Teile diesen Beitrag "Mein Leben ist besser, seit ich unheilbar krank bin"
Text von: Lena Schulte
Ich putze ein bisschen und werde vom Laster überfahren. Ich gehe einkaufen, doch auf einmal sehe ich nichts mehr. Meine Augen ersticken und röcheln. Lehm strömt in einer zähen Lavamasse durch mein Gehirn und verklebt jeden klaren Gedanken. Währenddessen schleudere ich immer wieder um meine eigene Achse. Wie ein Spanferkel auf Ecstasy. Einzig das glühende Messer, das wie ein Rammbock einmal quer durch mich geschossen ist, hält mich noch.
Und es ist noch nicht einmal Mittag.
Es wird nicht weggehen. Niemals. Zumindest, wenn die Medizin Recht behält.
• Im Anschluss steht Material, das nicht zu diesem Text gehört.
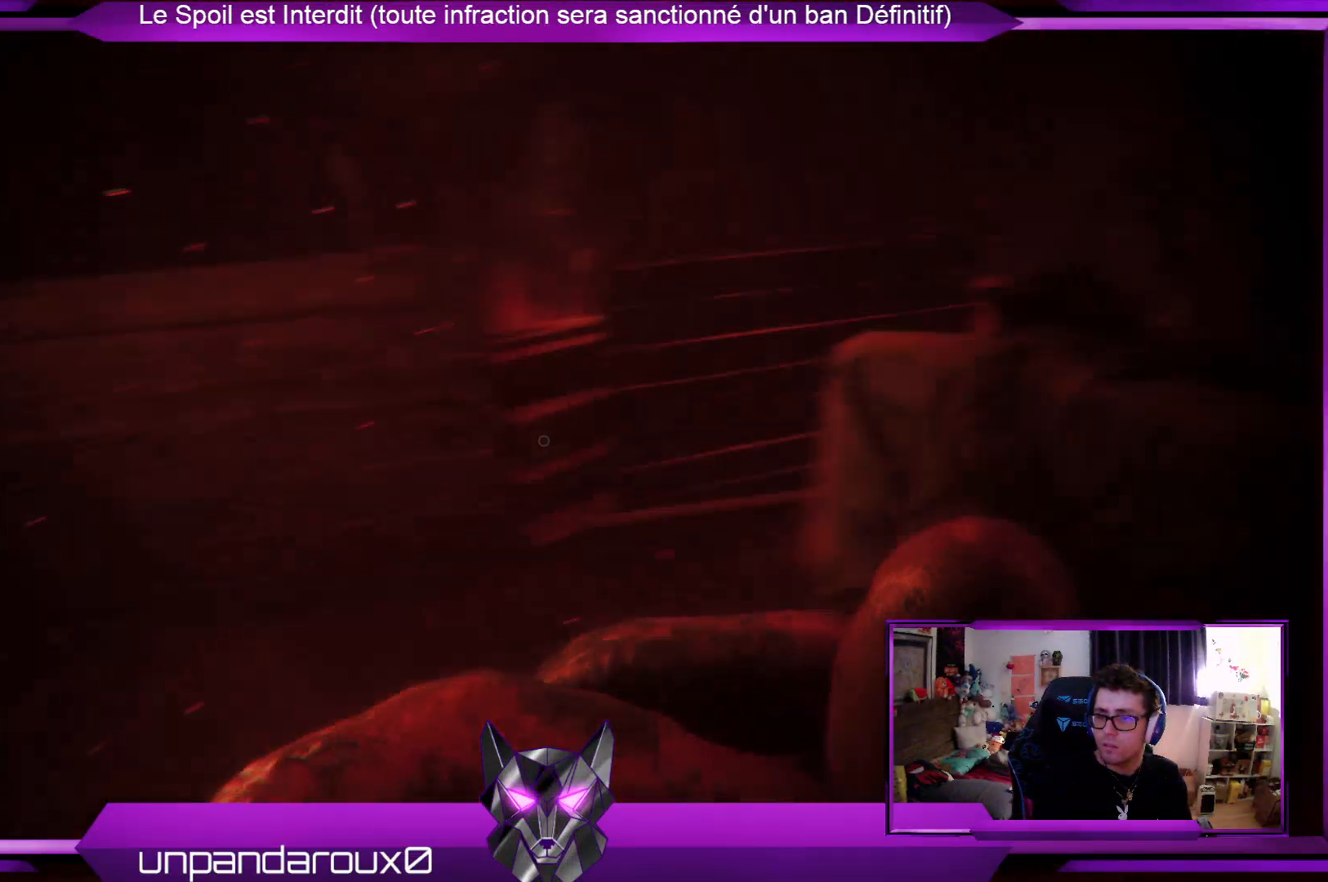
{"buttons": ["R2"], "left_stick": "up-left", "right_stick": "right", "events": [[34, "right_stick", "center"], [468, "right_stick", "right"]]}
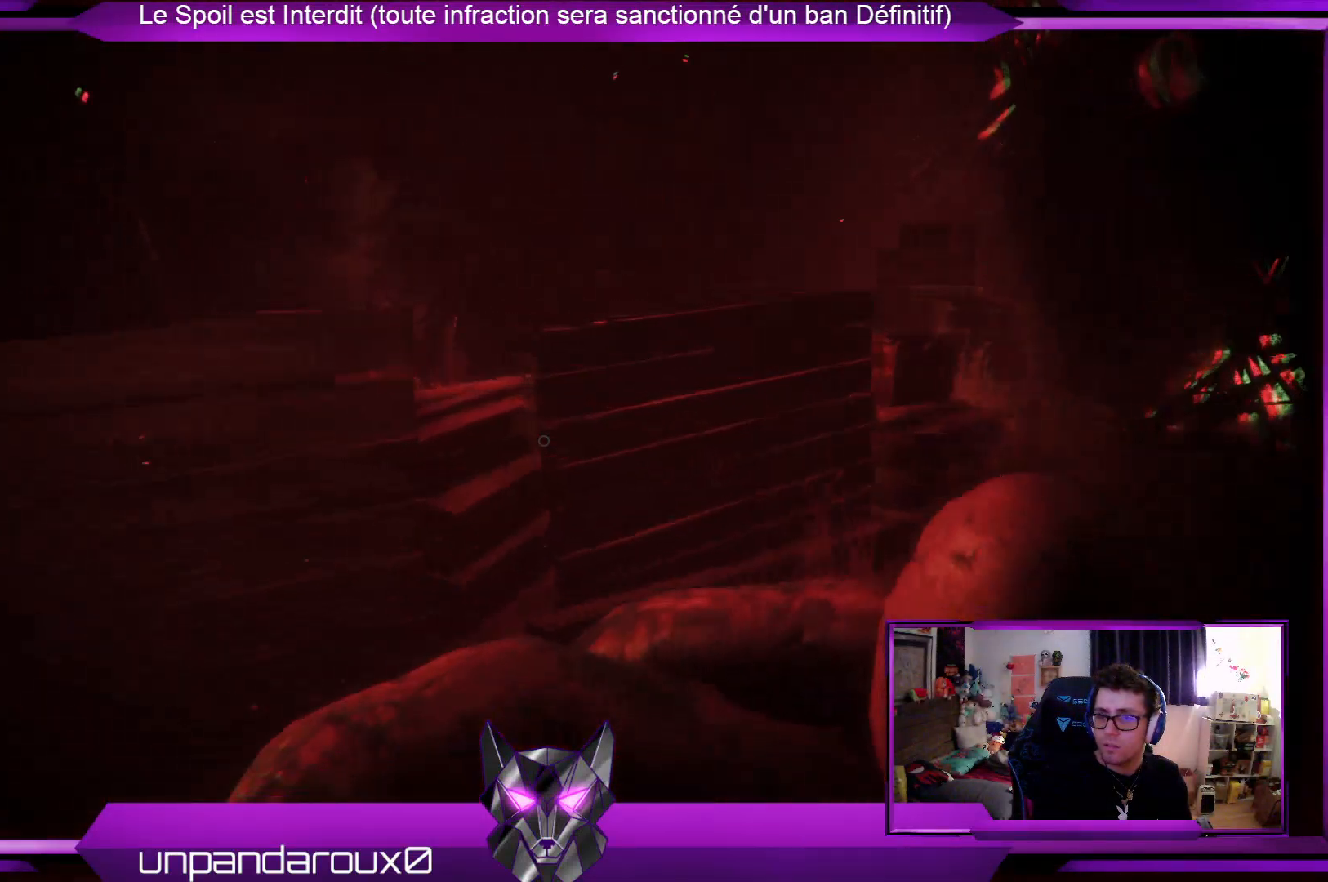
{"buttons": ["R2"], "left_stick": "up-left", "right_stick": "center", "events": [[234, "right_stick", "center"]]}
Diese Seuche in mir, die mich regelmäßig überfährt, verklebt und mir Rammböcke durch den Leib jagt, bleibt. Sie hat mich aus meinem eigenen Körper rausgeworfen. Mich und meine Zukunft obdachlos gemacht. Und wenn mir jemand vor ein paar Jahren gesagt hätte, dass genau das mein Leben besser machen wird, dann wäre ich persönlich zum Rammbock geworden. Aber irgendwo zwischen Abkotzen, Hoffnungslosigkeit und schlaflos im Prenzlauer Berg erkannte ich irgendwann die andere Seite der Alternativlosigkeit.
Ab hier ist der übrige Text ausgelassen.